## AIM OF THE TASK
The lines needed are those below that contain the word "water"; copy each one.

## MATERIAL FOR THIS EXERCISE
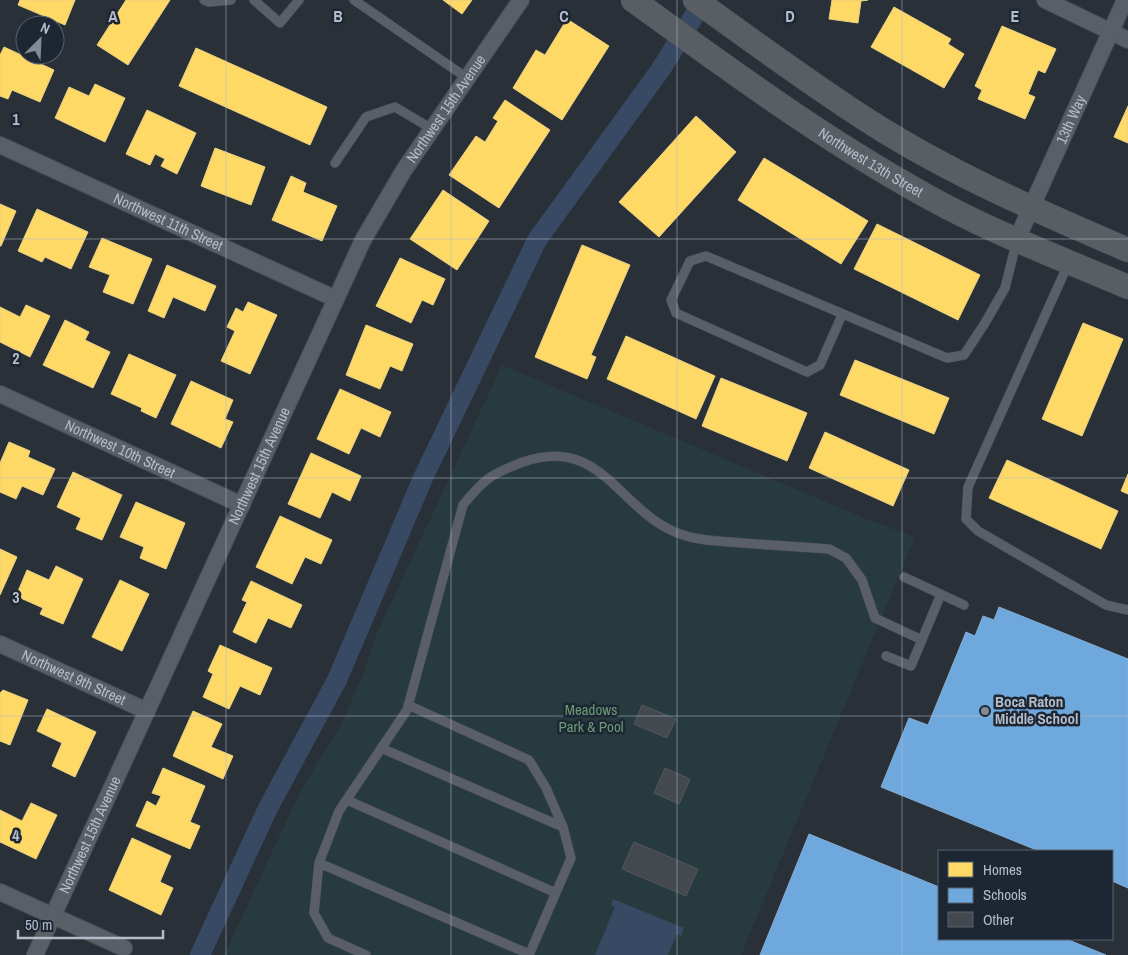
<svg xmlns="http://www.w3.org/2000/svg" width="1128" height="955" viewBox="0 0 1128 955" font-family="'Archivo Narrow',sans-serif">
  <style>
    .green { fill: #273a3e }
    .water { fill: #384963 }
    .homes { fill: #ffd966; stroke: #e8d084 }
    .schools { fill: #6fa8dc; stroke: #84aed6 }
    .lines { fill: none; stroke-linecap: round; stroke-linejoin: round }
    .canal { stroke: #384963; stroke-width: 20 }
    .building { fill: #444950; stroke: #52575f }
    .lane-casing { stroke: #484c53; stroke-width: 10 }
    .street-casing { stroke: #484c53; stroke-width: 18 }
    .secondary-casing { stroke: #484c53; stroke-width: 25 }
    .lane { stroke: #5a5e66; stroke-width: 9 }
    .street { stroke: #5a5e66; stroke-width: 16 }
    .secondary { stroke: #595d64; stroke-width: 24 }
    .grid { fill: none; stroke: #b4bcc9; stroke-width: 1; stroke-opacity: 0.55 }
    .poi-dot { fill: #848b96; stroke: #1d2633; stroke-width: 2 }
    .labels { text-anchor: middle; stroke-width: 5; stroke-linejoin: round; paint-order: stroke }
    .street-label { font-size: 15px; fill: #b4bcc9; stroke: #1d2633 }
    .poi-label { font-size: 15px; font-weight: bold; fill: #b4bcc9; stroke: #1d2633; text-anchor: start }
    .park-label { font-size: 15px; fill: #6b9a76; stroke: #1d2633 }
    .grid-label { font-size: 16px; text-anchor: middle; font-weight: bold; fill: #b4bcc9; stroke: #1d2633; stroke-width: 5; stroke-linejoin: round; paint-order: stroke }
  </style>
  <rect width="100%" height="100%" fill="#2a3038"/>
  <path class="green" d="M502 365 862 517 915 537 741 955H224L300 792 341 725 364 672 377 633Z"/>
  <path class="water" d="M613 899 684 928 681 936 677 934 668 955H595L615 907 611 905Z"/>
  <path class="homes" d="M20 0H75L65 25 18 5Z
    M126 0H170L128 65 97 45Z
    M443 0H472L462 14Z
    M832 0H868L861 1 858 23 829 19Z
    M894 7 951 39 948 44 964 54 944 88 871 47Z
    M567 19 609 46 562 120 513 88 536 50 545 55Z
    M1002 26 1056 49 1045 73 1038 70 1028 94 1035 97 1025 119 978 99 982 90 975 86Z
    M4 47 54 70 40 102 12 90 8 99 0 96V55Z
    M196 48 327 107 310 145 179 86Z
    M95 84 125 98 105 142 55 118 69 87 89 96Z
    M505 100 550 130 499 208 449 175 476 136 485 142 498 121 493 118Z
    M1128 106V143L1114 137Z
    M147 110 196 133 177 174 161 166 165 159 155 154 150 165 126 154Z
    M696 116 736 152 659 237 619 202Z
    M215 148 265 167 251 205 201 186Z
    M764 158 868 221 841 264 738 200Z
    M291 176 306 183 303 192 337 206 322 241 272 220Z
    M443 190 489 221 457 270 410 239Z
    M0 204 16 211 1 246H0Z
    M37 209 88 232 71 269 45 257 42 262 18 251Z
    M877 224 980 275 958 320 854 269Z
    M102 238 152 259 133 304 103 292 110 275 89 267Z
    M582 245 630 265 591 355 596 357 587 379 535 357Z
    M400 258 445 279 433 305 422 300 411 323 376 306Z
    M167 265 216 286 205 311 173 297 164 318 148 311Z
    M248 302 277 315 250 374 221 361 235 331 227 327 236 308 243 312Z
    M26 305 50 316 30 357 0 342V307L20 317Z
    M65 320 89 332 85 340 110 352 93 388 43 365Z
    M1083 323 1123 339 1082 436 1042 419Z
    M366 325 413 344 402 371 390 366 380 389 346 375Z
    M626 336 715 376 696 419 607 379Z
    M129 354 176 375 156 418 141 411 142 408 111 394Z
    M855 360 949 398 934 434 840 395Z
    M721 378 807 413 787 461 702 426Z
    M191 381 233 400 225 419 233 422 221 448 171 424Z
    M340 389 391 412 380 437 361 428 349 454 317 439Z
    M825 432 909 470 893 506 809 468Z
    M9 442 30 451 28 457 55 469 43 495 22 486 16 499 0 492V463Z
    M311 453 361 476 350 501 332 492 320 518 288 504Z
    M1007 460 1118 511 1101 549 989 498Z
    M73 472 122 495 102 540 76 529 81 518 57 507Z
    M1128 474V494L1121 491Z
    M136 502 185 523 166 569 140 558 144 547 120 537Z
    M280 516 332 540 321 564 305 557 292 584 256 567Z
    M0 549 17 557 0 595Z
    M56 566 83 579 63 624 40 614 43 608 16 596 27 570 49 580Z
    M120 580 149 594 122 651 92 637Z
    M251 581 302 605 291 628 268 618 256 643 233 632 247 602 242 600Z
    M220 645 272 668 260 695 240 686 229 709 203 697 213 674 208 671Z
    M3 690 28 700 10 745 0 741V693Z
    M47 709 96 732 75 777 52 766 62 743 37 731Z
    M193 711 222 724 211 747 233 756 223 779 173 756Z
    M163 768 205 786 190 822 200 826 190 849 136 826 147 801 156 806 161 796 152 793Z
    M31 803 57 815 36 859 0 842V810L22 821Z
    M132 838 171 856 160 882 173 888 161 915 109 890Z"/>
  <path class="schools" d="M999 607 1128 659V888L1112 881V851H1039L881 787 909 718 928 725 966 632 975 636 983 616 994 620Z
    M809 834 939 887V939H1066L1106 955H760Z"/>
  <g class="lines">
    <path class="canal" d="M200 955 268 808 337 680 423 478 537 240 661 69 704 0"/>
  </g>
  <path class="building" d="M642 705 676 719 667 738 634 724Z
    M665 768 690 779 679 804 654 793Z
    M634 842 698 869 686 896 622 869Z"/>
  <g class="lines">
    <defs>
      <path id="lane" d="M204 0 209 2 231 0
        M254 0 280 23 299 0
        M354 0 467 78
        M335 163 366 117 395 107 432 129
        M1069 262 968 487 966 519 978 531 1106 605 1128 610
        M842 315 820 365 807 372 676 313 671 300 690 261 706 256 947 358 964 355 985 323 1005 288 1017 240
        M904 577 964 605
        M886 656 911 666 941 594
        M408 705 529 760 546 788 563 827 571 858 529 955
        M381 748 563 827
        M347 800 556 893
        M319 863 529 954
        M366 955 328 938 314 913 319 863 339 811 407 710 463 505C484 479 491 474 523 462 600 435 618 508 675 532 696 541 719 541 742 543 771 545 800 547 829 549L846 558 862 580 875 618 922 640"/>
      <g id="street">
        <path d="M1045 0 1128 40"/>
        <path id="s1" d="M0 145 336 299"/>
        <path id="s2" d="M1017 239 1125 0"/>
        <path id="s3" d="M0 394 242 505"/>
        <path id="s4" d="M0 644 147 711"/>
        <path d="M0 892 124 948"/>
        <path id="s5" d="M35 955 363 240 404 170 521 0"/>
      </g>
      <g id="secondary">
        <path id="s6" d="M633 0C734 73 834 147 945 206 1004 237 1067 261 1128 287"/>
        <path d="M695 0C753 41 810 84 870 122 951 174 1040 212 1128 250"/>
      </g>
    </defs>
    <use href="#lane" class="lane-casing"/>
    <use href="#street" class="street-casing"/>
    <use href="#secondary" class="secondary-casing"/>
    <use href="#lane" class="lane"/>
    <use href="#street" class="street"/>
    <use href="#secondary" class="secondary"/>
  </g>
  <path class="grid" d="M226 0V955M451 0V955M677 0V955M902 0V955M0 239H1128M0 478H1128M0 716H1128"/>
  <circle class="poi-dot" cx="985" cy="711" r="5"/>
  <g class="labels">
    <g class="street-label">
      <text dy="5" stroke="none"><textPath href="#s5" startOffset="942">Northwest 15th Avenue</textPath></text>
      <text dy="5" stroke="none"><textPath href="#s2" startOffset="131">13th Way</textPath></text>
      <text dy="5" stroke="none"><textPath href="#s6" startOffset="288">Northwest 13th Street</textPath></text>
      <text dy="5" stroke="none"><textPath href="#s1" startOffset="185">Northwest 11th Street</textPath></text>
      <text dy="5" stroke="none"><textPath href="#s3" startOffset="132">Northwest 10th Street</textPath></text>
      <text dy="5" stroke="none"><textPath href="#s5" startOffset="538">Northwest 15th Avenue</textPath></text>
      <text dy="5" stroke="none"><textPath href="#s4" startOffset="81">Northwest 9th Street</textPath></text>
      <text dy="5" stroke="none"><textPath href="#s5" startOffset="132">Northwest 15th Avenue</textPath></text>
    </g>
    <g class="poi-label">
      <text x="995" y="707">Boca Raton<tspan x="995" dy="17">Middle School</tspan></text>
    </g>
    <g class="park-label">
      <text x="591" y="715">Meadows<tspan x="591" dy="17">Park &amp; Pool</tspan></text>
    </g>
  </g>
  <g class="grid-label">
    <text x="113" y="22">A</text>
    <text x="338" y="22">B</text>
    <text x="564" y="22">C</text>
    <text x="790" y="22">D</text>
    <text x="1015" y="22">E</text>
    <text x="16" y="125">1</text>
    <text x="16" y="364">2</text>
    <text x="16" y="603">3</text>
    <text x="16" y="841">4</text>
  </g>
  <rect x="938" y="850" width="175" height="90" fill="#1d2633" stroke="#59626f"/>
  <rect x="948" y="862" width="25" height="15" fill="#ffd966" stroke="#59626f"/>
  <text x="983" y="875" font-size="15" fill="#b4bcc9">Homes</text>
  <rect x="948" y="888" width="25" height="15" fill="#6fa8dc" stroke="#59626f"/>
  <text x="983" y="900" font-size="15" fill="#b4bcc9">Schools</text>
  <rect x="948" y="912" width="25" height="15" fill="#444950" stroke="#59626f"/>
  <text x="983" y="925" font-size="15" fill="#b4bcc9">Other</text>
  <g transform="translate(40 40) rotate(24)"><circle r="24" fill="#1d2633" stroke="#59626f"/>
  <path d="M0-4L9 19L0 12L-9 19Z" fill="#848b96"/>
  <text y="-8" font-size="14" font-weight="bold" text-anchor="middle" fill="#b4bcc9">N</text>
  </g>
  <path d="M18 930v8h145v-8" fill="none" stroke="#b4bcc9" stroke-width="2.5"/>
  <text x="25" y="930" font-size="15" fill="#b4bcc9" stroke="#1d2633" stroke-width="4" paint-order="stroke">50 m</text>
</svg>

## RESULT FOR THIS TASK
    .water { fill: #384963 }
  <path class="water" d="M613 899 684 928 681 936 677 934 668 955H595L615 907 611 905Z"/>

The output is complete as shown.